= STORED DATA =
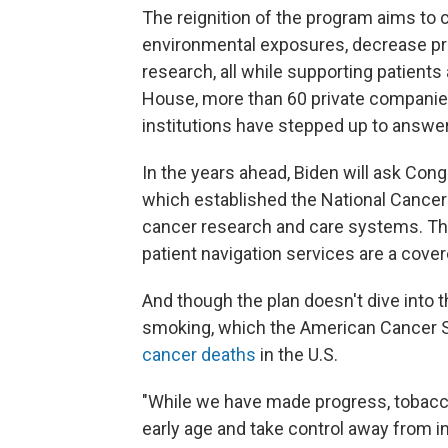
The reignition of the program aims to 
environmental exposures, decrease p
research, all while supporting patients
House, more than 60 private companies
institutions have stepped up to answer 
In the years ahead, Biden will ask Cong
which established the National Cancer 
cancer research and care systems. The 
patient navigation services are a cove
And though the plan doesn't dive into t
smoking, which the American Cancer S
cancer deaths
in the U.S.
"While we have made progress, tobacco
early age and take control away from i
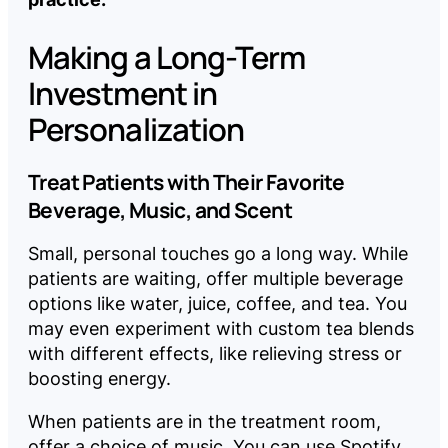
Making a Long-Term
Investment in
Personalization
Treat Patients with Their Favorite
Beverage, Music, and Scent
Small, personal touches go a long way. While
patients are waiting, offer multiple beverage
options like water, juice, coffee, and tea. You
may even experiment with custom tea blends
with different effects, like relieving stress or
boosting energy.
When patients are in the treatment room,
offer a choice of music. You can use Spotify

= WHAT YOU ARE ASKED TO DO =
The reply should consist solely of the number of lines in the records that include "have".

= SOLVED EXERCISE =
2